03/06/12 7:19 PM EST
Prince doesn't mind taking path less traveled
By Marty Noble / MLB.com
Even if they're permitted, as Fielder was, to skip the team bus, the rule of thumb is the higher the profile of the player, the shorter the average length of trip in Spring Training. Baseball round-trips in this state that don't involve Fort Myers or Port Charlotte don't get much longer than Lakeland to Jupiter and back. And Fielder was weaned on Spring Training trips in Arizona that usually are shorter than the next conversation between Derek Jeter and Bobby Valentine is likely to be.
Nonetheless, the Prince was on the clay, infield cutout of Roger Dean Stadium well before noon, taking ground balls, smiling and enjoying a delightful Florida day. "Gotta have a first baseman," he said.
Someone recalled Roberto Alomar snarling about a Fort Lauderdale-to-Vero Beach trip (about two hours each way) some years ago when his Orioles were in South Florida and the Dodgers were in Florida, period. The complaining ended when Alomar learned Cal Ripken would be on the same bus. They call that leading by example.
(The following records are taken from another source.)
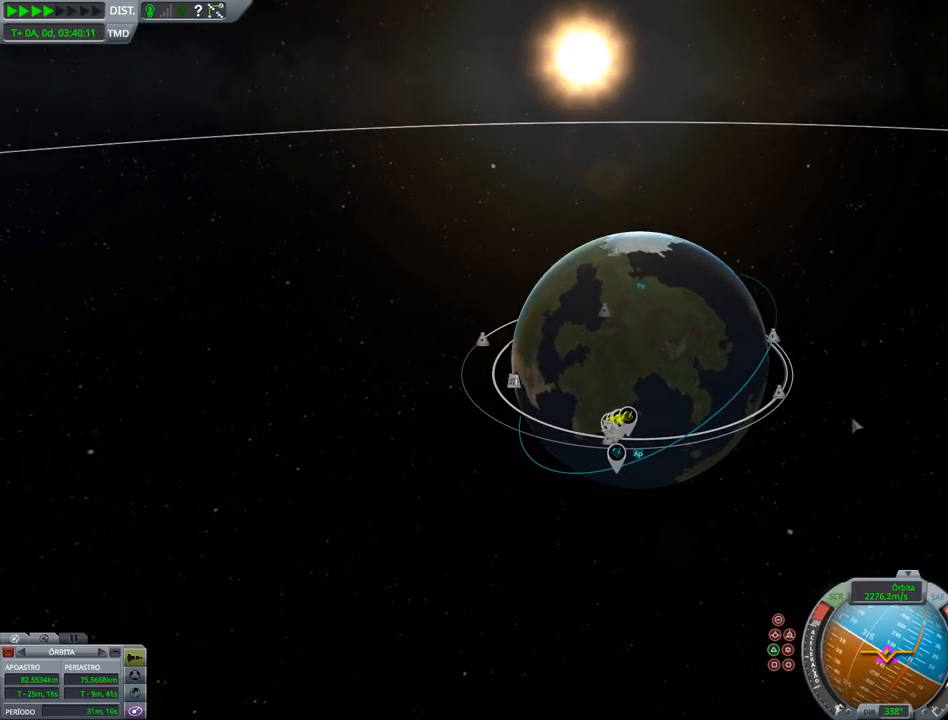
{"keys": [], "events": [[67, "right", "up"]]}
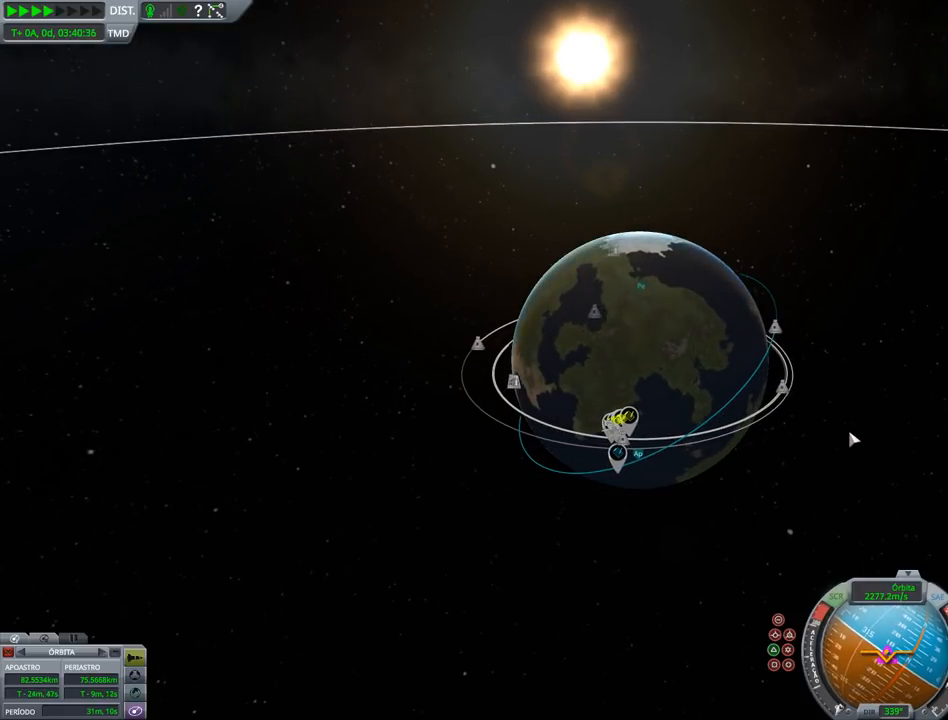
{"keys": [], "events": []}
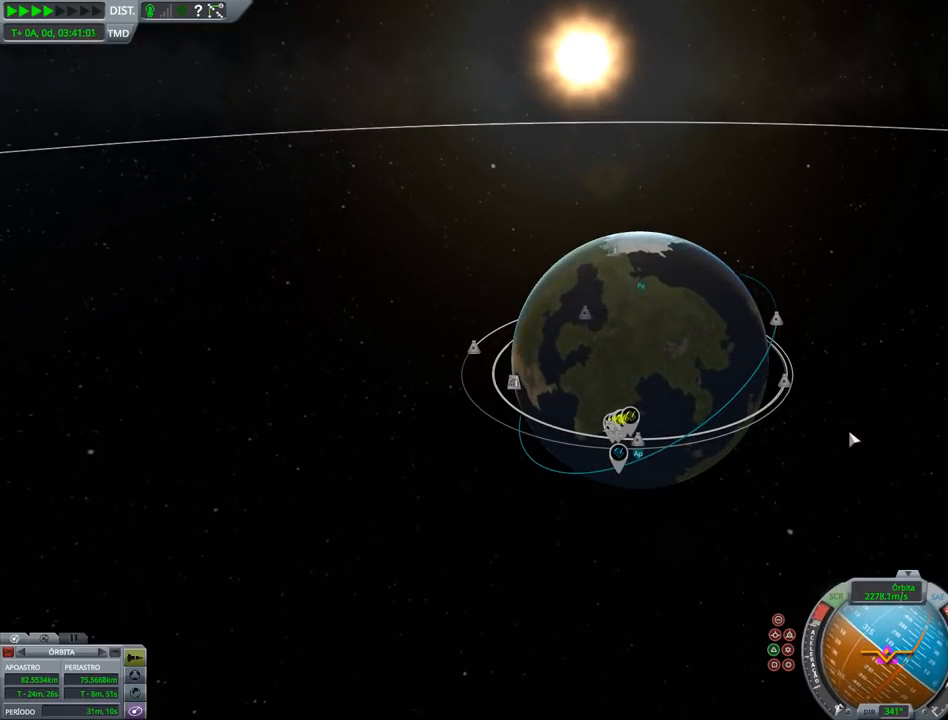
{"keys": [], "events": []}
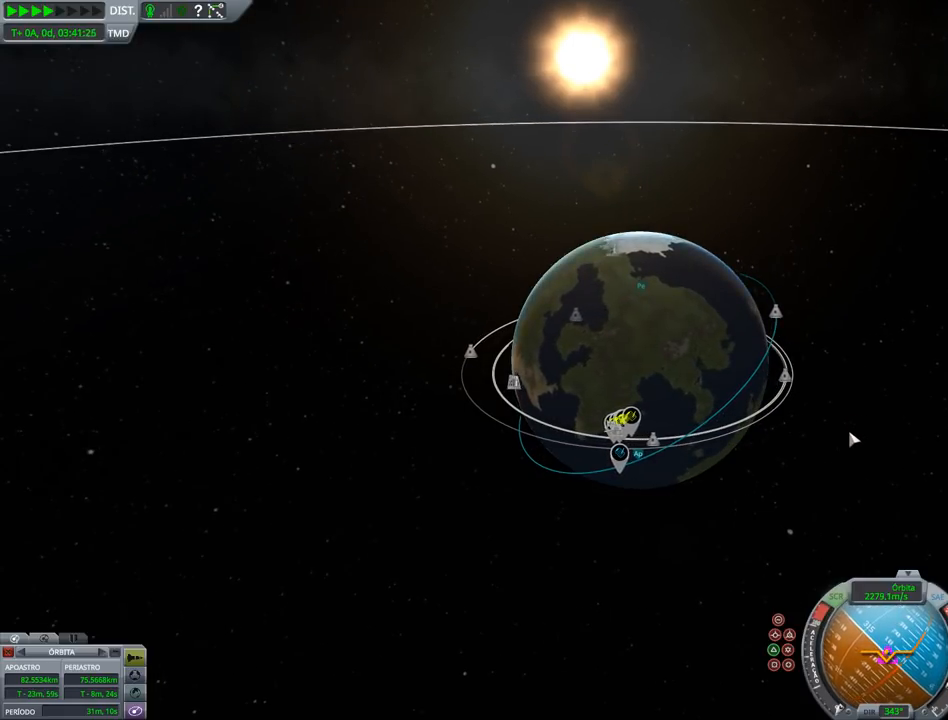
{"keys": [], "events": []}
The Prince squawked not at all Tuesday; that's leading by doing nothing.
The Tigers make a practice of having all their players make some unpopular trips, regardless of the hardware the players may have earned. So when Fielder is working in Lakeland on Thursday, the defending American League batting champion, Miguel Cabrera, will be bussing to Port Charlotte, which is roughly 90 minutes from anywhere and 2 1/2-2 3/4 hours from the Tigers' home base.
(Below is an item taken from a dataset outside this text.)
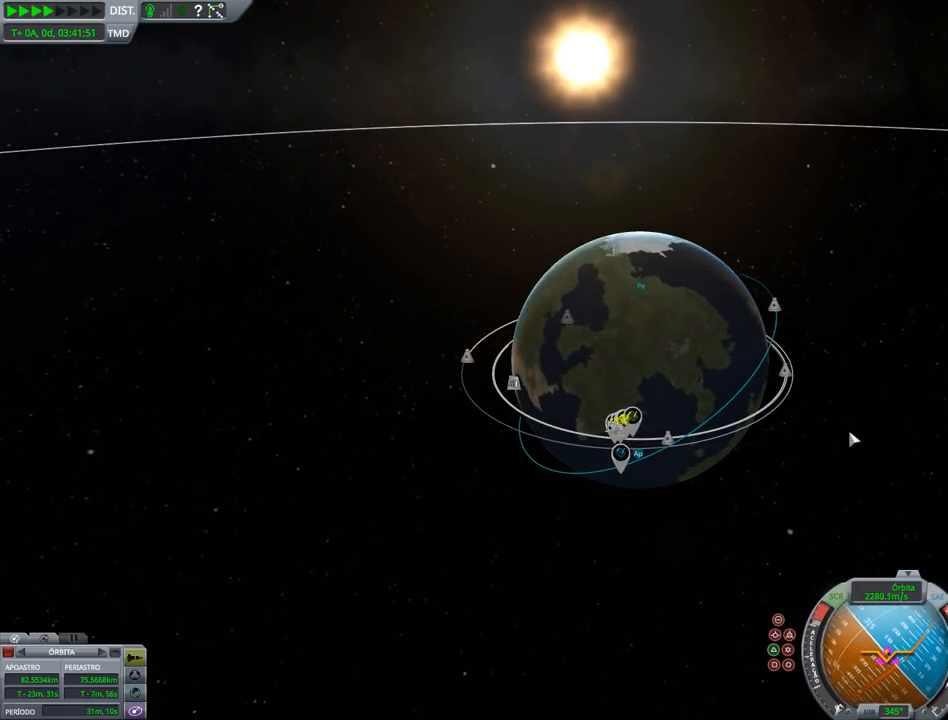
{"keys": [], "events": []}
"I don't really mind it," Fielder said. "You shouldn't put yourself ahead of anyone else. And if I wanted to, I don't think the manager would go for it." Evidently, little prima exists in Fielder's donna.
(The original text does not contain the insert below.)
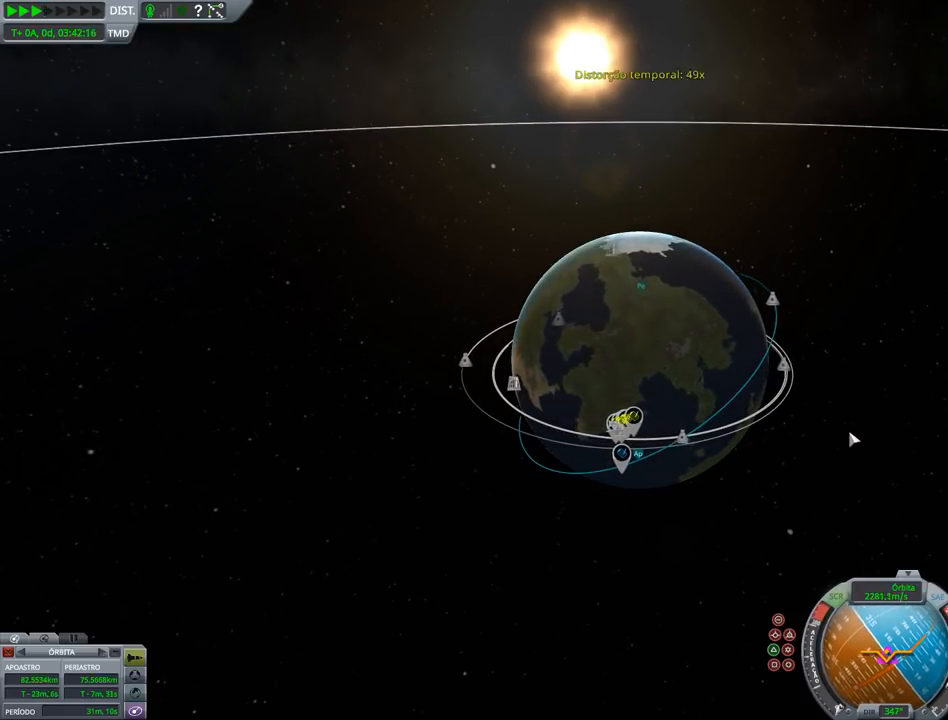
{"keys": [], "events": []}
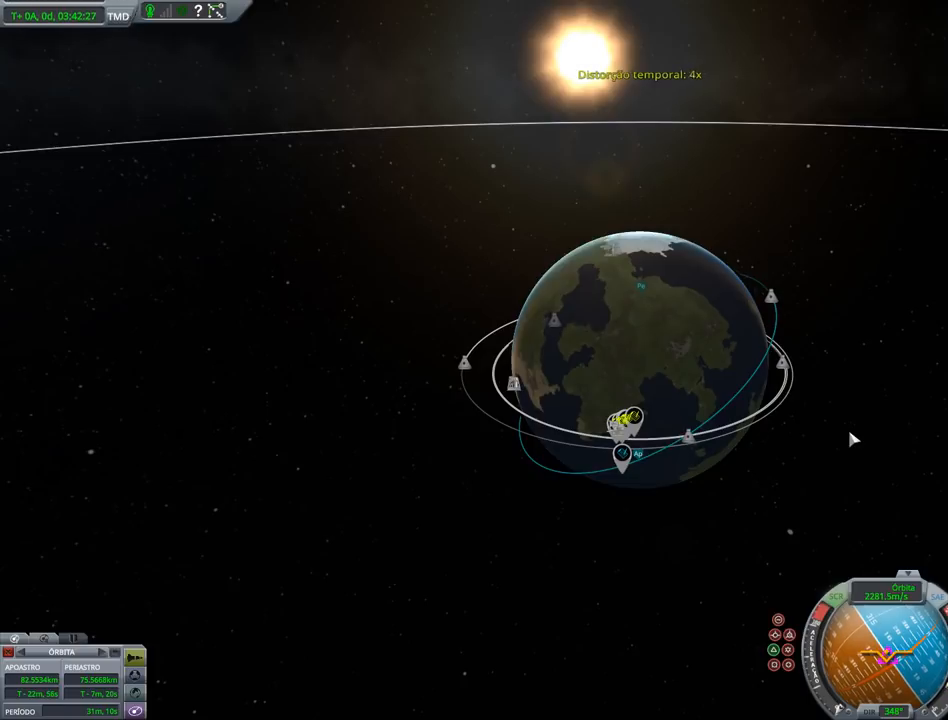
{"keys": [], "events": []}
He is, as Thurman Munson used to say at every turn, "just happy to be here." But Fielder is sincere about it. Driving his own wheels with his own music playing at his preferred volume made the trip all right. Moreover, his return trip would end at his winter home in Orlando, where his family awaited him.
Still, in some Spring Training clubhouses, the next day's itinerary and the list of those who are to travel can result in upset players and, sometimes, upset stomachs the next morning. Too sick to travel, skip.
Fielder smiled at the suggestion.
But how can he act any differently? The Tigers have welcomed him warmly. "It's like when you're in high school," he said, "and the cool kid [in this case, Cabrera] comes to you, it makes you cool." And Cabrera did that; so did Justin Verlander. The Prince is decidedly cool, now, and not about to "big league" anyone now that he is.
"Out in Arizona, you might have to go to Tucson," he said. "But the longest trip other than that was about 20 minutes." With the Dodgers, Reds, Rangers, White Sox, Indians and Royals gone to Arizona and the Twins and Red Sox in Fort Myers, the remaining Florida-based players spend many more hours in busses than their Arizona brethren.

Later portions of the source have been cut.